At this point in Nick Cave's nearly 30-year career, there isn't any unclaimed territory for him to visit. It's now a matter of shifting energy and focus.

Last year's Grinderman project reawoke Cave's primal side, so he's playing more aggressive organ and singing with greater authority and anger than on the past few Bad Seeds releases, where he'd just as likely settle into a swooning ballad. Right from the opening title track, Cave is down on the street in his best Iggy Pop swagger, following "Larry" from New York City to San Francisco and L.A. and eventually back to New York, where his fame ends and he's down and out. The Bad Seeds drive the scenery with a tough garage-rock workout, highlighted by Mick Harvey's raw guitar and Cave's dense, demanding organ chords.

As a lyricist, Cave hears words as percussive poetry and gives himself over to repetitive ramblings that reflect interior monologues from unreliable narrators.
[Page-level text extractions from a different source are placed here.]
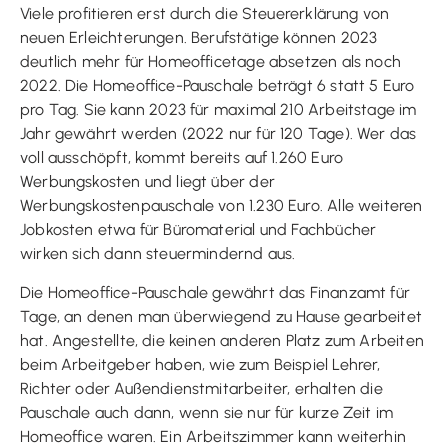
Viele profitieren erst durch die Steuererklärung von
neuen Erleichterungen. Berufstätige können 2023
deutlich mehr für Homeofficetage absetzen als noch
2022. Die Homeoffice-Pauschale beträgt 6 statt 5 Euro
pro Tag. Sie kann 2023 für maximal 210 Arbeitstage im
Jahr gewährt werden (2022 nur für 120 Tage). Wer das
voll ausschöpft, kommt bereits auf 1.260 Euro
Werbungskosten und liegt über der
Werbungskostenpauschale von 1.230 Euro. Alle weiteren
Jobkosten etwa für Büromaterial und Fachbücher
wirken sich dann steuermindernd aus.
Die Homeoffice-Pauschale gewährt das Finanzamt für
Tage, an denen man überwiegend zu Hause gearbeitet
hat. Angestellte, die keinen anderen Platz zum Arbeiten
beim Arbeitgeber haben, wie zum Beispiel Lehrer,
Richter oder Außendienstmitarbeiter, erhalten die
Pauschale auch dann, wenn sie nur für kurze Zeit im
Homeoffice waren. Ein Arbeitszimmer kann weiterhin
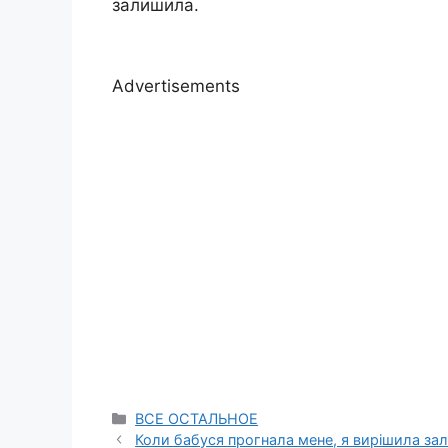
залишила.
Advertisements
Categories
ВСЕ ОСТАЛЬНОЕ
Коли бабуся прогнала мене, я вирішила зал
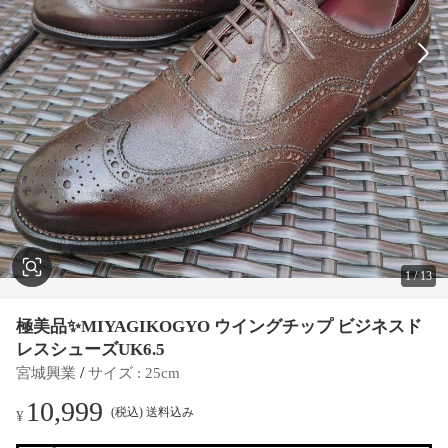
1
/
13
極美品✨MIYAGIKOGYO ウイングチップ ビジネスド
レスシューズUK6.5
 / 
宮城興業
サイズ
 : 
25cm
10,999
(税込) 送料込み
¥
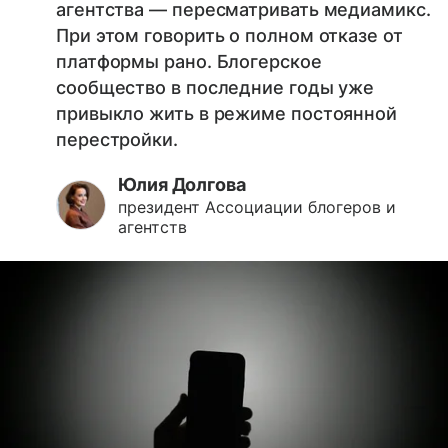
агентства — пересматривать медиамикс.
При этом говорить о полном отказе от
платформы рано. Блогерское
сообщество в последние годы уже
привыкло жить в режиме постоянной
перестройки.
Юлия Долгова
президент Ассоциации блогеров и
агентств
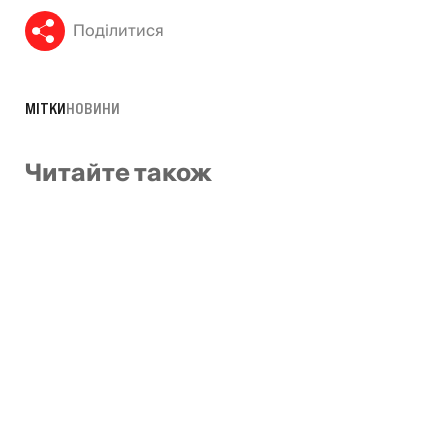
Поділитися
МІТКИ
НОВИНИ
Читайте також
This adds great friction when the music connects. "We Call Upon the Author" stalks a courtroom floor with its mad, methodical pacing, while "Lie Down Here (& Be My Girl)" uses a mocking pop-chorus call-and-response to balance Cave's wild ravings. And in the 8-minute, set-closing "More News from Nowhere," a succinct guitar hook centers his Homeric narrative and provides the album with its one sultry and seductive groove.

Sometimes, however, the songs fall short. "Night of the Lotus Eaters" grinds too monotonously, building from Warren Ellis's loop with little more than mood to sustain it. "Hold On to Yourself" never rises above a few notes reminiscent of previous Bad Seeds terrain. Then again, after 13 previous Bad Seeds albums, there's bound to be overlap and repetition. And overall, Cave finds enough new energy here - as in the youthful vigor of "Albert Goes West" - to justify the continued mission into his heart of darkness.